Saturday, January 12, 2008

Semitons

Olhei pra varanda. Entrava por entre o vidro riscado uma luz. Branca, branquinha. Iluminava as cadeiras despenteadas, as roupas jogadas de alguma noite anterior. Noite dessas, escura, em que se pede amor em sussurros aos amigos que esquecem a tua face em detrimento de uma mão dentro de suas roupas.
Luz branca que entrava! Na certa, a lua. Redonda, gigante, esburacada. Não a via, mas embora só visse a luz branquinha, podia descrevê-la com exatidão: Redonda, gigante, esburacada. Ao redor umas estrelinhas meio ofuscadas pela imensidão; lua presa no céu, quase como foto no mural, lembrança na memória, dor pregada no estômago. Invadia os côncavos dos objetos espalhados pelo chão, cada um com sua história e carinho. Porque homem é bicho estranho que precisa das coisas pra lembrar dos fatos, precisa esfacelar o porta-retrato pra esquecer da imagem da foto que foi quase marcada com fogo no tecido fino no cérebro.
Fiquei parada ali, hipnotizada pela luz refratada pelo vidro.. Quase formava um arco-íris, dependendo do lado que olhava ou como mexia a cabeça. O resto eram degradês de branco ao cinza e as gotinhas brilhantes grudadas. Iam secar dia menos dia. Mas sempre chove de novo em São Paulo - morre gota, nasce gota - quase desesperadamente.

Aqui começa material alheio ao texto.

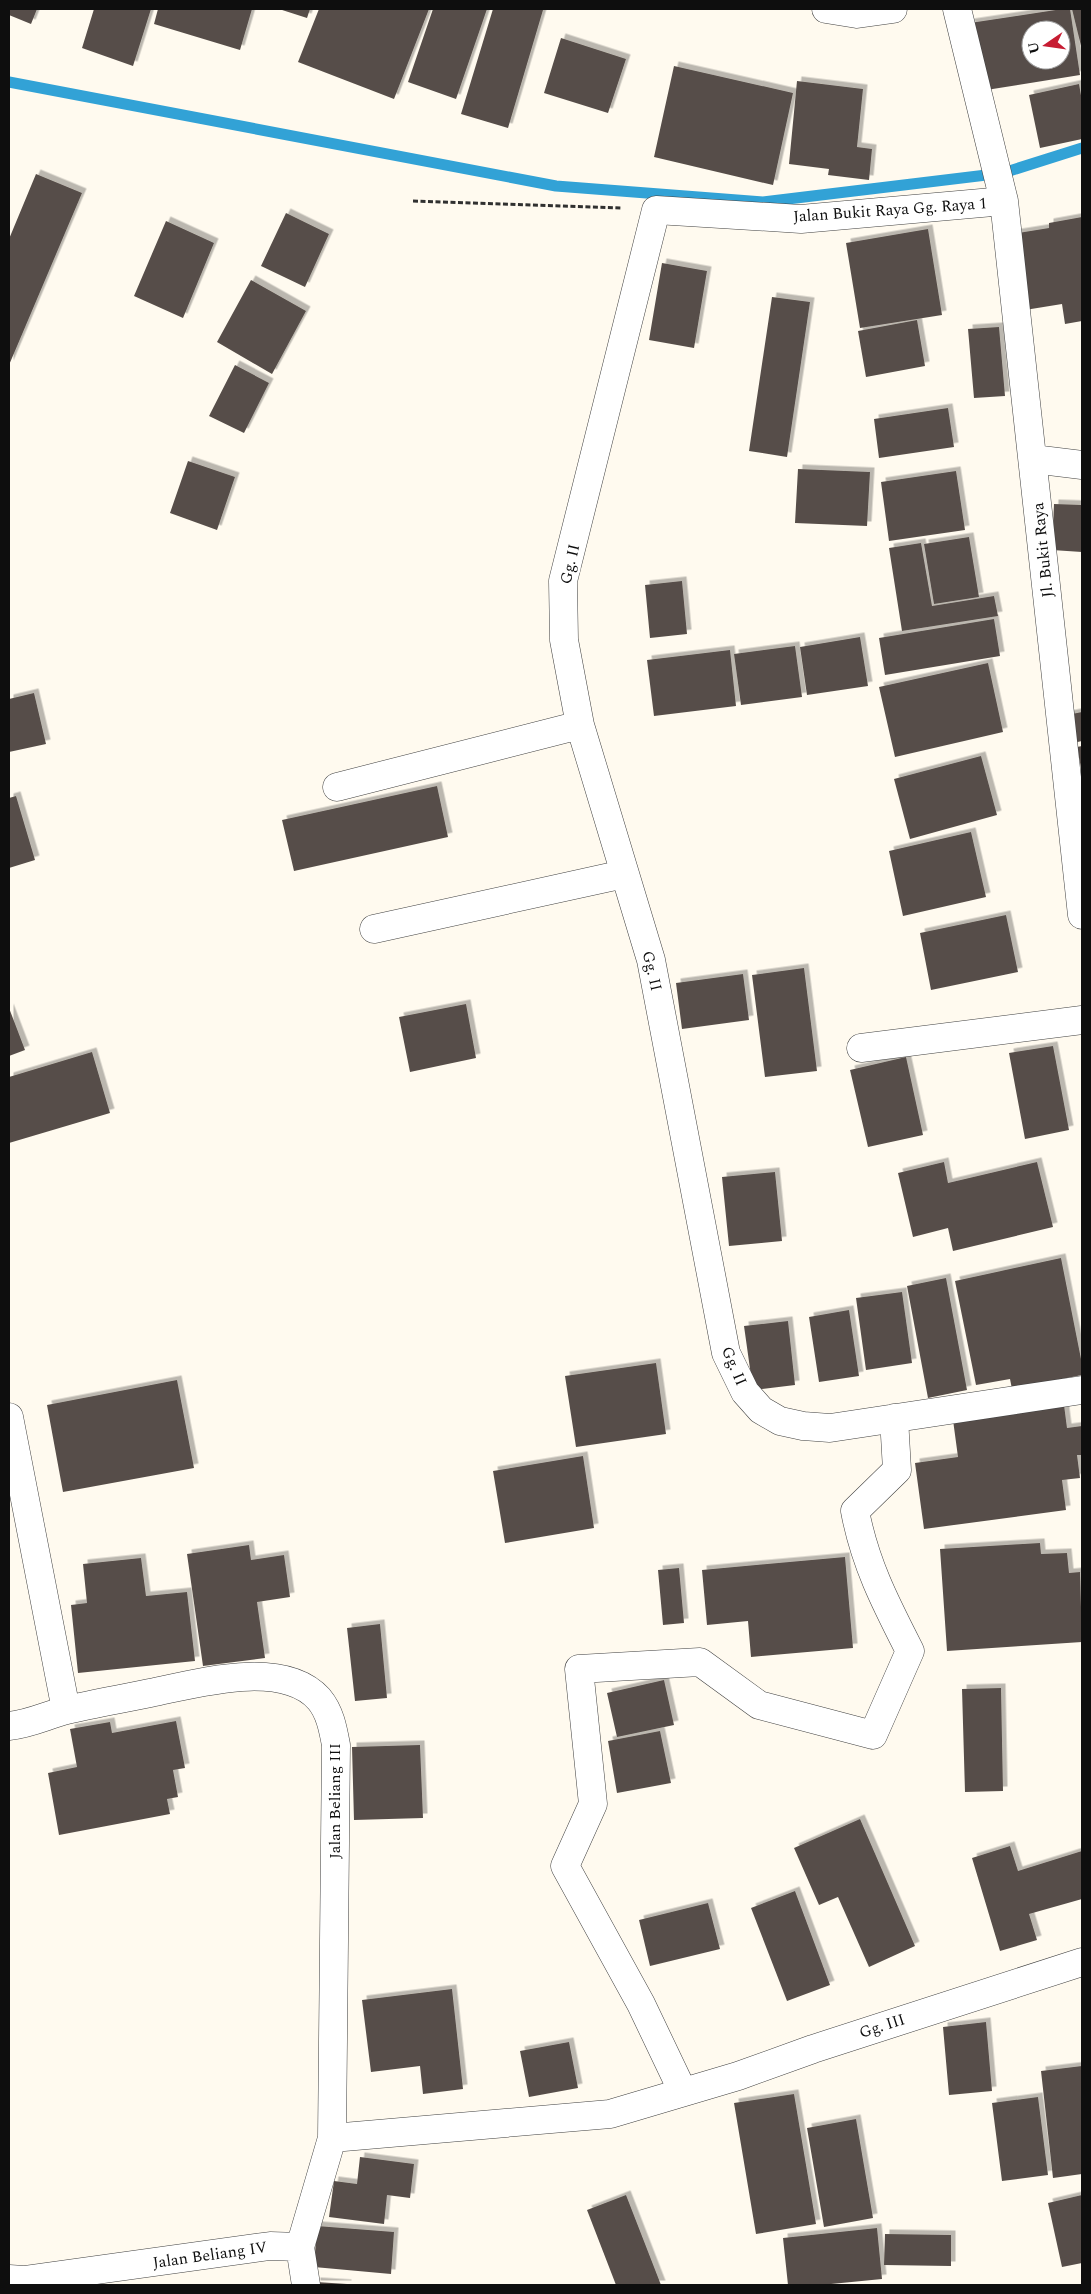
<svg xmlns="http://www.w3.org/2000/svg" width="1091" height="2294" viewBox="0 0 1091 2294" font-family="Spectral,serif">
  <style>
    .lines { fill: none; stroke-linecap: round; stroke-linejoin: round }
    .stream { stroke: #32a2d6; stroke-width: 11 }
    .building { fill: #574e49; fill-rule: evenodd; filter: url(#shadow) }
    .minor-casing { stroke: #414141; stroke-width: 29 }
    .path { stroke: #303030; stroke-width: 3; stroke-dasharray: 5 2.5; stroke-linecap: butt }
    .minor { stroke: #fff; stroke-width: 28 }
    .labels { text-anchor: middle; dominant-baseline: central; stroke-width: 5; stroke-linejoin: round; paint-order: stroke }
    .street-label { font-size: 16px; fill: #0e0e0e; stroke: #fff }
  </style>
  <defs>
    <filter id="shadow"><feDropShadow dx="4.5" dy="-4.5" stdDeviation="0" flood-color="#0004"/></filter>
  </defs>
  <rect width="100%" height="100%" fill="#fffaef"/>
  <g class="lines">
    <path class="stream" d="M9,82L556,186L763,202L1003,173L1082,148"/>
  </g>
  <path class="building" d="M9,9H37L31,24L9,15Z
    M94,9H151L133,66L82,48Z
    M158,9H252L240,50L154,24Z
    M279,9H310L307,18Z
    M319,9H429L394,99L298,62Z
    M433,9H487L456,99L408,82Z
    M493,9L543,10L508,128L461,114Z
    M1062,9H1070L1080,75L980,91L970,23ZM1031,30H1061V60H1031Z
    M1072,9H1082V50Z
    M561,38L626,59L608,113L544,93Z
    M674,66L793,93L773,185L654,157Z
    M797,81L863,89L857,147L872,149L869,180L828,175L829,169L789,164Z
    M1079,84L1082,101V139L1040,148L1029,95Z
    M36,174L82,193L9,365V239Z
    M286,213L329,234L305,287L261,266Z
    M1082,217V321L1065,324L1062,304L1025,310L1012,234L1049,228V223Z
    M166,221L214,243L183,318L134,296Z
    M928,229L942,315L860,328L846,243Z
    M662,263L707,271L694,348L649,340Z
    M251,280L306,311L272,374L217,342Z
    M772,297L810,302L787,457L749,451Z
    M917,320L925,366L866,377L858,331Z
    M999,327L1005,396L974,398L968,329Z
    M235,365L269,383L244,433L209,416Z
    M948,408L954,447L879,458L874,419Z
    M188,461L235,477L217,530L170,513Z
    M798,469L870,472L867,526L795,523Z
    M956,471L965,530L889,541L881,482Z
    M1054,504L1082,505V552L1052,550Z
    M969,537L979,597L934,604L924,544Z
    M921,543L932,606L994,596L998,616L902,631L889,548Z
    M682,581L687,634L650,638L645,585Z
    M994,619L1000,656L885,675L879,638Z
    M860,637L868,686L807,695L800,647Z
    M795,646L802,697L741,705L734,654Z
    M730,650L736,706L654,716L647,660Z
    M988,663L1003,732L895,757L879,687Z
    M34,693L46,744L9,752V699Z
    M1082,712V741L1073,743L1067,715Z
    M1082,746V768H1081L1077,747Z
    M981,756L997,815L910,839L894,779Z
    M437,786L448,837L294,871L282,820Z
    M16,796L35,860L9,868V798Z
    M971,832L986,897L903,916L889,851Z
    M1006,915L1018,972L931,990L920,933Z
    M804,968L817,1071L765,1077L752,975Z
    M743,974L749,1020L682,1029L676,983Z
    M466,1004L476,1058L410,1072L399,1017Z
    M9,1008L25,1050L9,1056Z
    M1053,1046L1069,1130L1025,1139L1009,1053Z
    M92,1052L110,1113L9,1143V1077Z
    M906,1057L923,1135L868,1147L850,1070Z
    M944,1162L948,1183L1037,1162L1053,1227L953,1251L948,1228L913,1237L898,1173Z
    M775,1172L782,1241L729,1246L722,1177Z
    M1061,1258L1082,1364V1375L1012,1389L1010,1379L976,1385L955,1281Z
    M946,1278L967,1390L928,1398L907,1286Z
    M902,1292L912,1363L866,1370L856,1298Z
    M849,1310L859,1376L819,1382L809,1317Z
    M788,1321L795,1385L753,1390L744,1326Z
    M656,1363L666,1434L576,1447L565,1376Z
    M177,1380L194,1468L63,1492L47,1405Z
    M1064,1405L1067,1428L1082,1426V1455H1077L1080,1478L1062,1480L1066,1510L924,1529L915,1463L958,1457L953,1420Z
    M583,1456L594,1528L505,1543L493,1471Z
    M1040,1543L1041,1554L1067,1553L1069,1573L1080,1572L1082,1642L947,1651L940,1549Z
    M249,1545L251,1560L284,1555L290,1597L257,1602L265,1658L203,1666L187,1554Z
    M845,1557L853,1648L751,1657L748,1621L707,1625L702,1570Z
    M141,1558L146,1596L187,1592L195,1661L78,1673L71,1605L87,1603L83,1564Z
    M679,1568L684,1623L663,1625L658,1570Z
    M380,1624L387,1698L355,1701L347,1628Z
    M664,1680L674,1725L617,1737L607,1693Z
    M1001,1688L1003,1791L965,1792L962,1689Z
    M176,1721L185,1768L173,1770L178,1797L167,1799L170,1814L59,1835L48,1773L77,1767L70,1729L110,1722L112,1733Z
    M660,1731L671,1783L617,1793L608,1741Z
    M420,1745L423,1818L354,1820L352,1747Z
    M860,1819L915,1946L869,1967L838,1897L819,1905L794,1848Z
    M1010,1846L1018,1871L1082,1851V1899L1029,1914L1037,1940L1000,1951L972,1858Z
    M795,1891L830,1985L787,2001L751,1908Z
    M708,1903L720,1949L650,1966L639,1920Z
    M452,1989L463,2089L423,2094L420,2066L371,2072L362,2000Z
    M986,2022L992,2091L949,2095L943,2027Z
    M569,2042L578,2088L529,2097L520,2051Z
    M1082,2066V2174L1053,2178L1041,2071Z
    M794,2094L816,2224L756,2234L734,2103Z
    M1038,2097L1048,2175L1002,2181L992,2103Z
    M856,2119L873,2218L824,2227L807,2128Z
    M360,2157L414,2164L410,2198L387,2195L384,2224L329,2217L334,2181L357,2184Z
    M626,2195L661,2285H616L587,2210Z
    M1082,2195V2263L1062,2267L1048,2203Z
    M317,2226L394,2232L391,2274L314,2267Z
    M877,2228L882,2279L821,2285H788L783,2238Z
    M885,2234L951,2235V2266L884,2265Z
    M316,2282L347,2284V2285H316Z"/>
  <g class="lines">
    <g class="minor-casing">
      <path id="minor" d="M826,9L857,14L893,9
        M957,9L1004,201L1082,915
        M1004,201L801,219L656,210L563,581L564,640L580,725L651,960L726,1353L745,1392L761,1410L780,1421L803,1426L830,1428L1082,1390
        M1033,459L1082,465
        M337,787L580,725
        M374,929L624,874
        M861,1048L1082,1020
        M9,1417L66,1710
        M9,1726C30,1724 47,1715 67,1710C95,1703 122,1699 150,1693C195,1684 282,1658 319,1699C330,1712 333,1729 336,1745L332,2138L300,2247L270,2246L24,2280L9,2279
        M683,2092L641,2004L565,1866L593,1804L579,1669L700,1662L759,1705L873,1735L910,1651C886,1604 865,1564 855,1511L897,1470L894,1418
        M332,2138L610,2114L738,2076L813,2049L1082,1962
        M300,2247L306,2285"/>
    </g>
    <path class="path" d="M413,201L622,208"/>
    <use href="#minor" class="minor"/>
  </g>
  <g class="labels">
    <g class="street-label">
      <text transform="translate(890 210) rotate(-4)">Jalan Bukit Raya Gg. Raya 1</text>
      <text transform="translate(1043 550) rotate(-96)">Jl. Bukit Raya</text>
      <text transform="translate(570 564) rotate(-77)">Gg. II</text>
      <text transform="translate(652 971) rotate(77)">Gg. II</text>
      <text transform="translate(734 1366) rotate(67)">Gg. II</text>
      <text transform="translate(335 1801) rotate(-90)">Jalan Beliang III</text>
      <text transform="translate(882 2026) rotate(-18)">Gg. III</text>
      <text transform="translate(210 2255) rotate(-8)">Jalan Beliang IV</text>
    </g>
  </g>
  <rect width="1091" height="2294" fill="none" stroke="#0e0e0e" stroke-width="20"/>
  <g transform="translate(1046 45) rotate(257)"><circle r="24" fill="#ffffff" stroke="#9f9f9f"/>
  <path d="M0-4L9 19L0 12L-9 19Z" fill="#c71c32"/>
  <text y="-8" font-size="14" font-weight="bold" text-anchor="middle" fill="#0e0e0e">U</text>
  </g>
</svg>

A luz foi murchando, de repente. Eu, meio acordada meio sonhando, acordei de súbito e andei em passos rápidos quase que tentando alcançar a luz que ia embora. Estiquei os dedos até o último fiapo, me joguei no chão, contraí a sobrancelha numa careta de quem se esforça, alonguei, quase gemi baixinho, mas se foi. A luz, branquinha, branquinha.. iluminou a noite anterior e trouxe à consciência as dores que penei pra esquecer com doses múltiplas de algum drink barato, cujo odor ainda pulsava nos ladrilhos do chão. Luz da lua que, embora fingisse, sabia bem: era só a luz da janela da frente.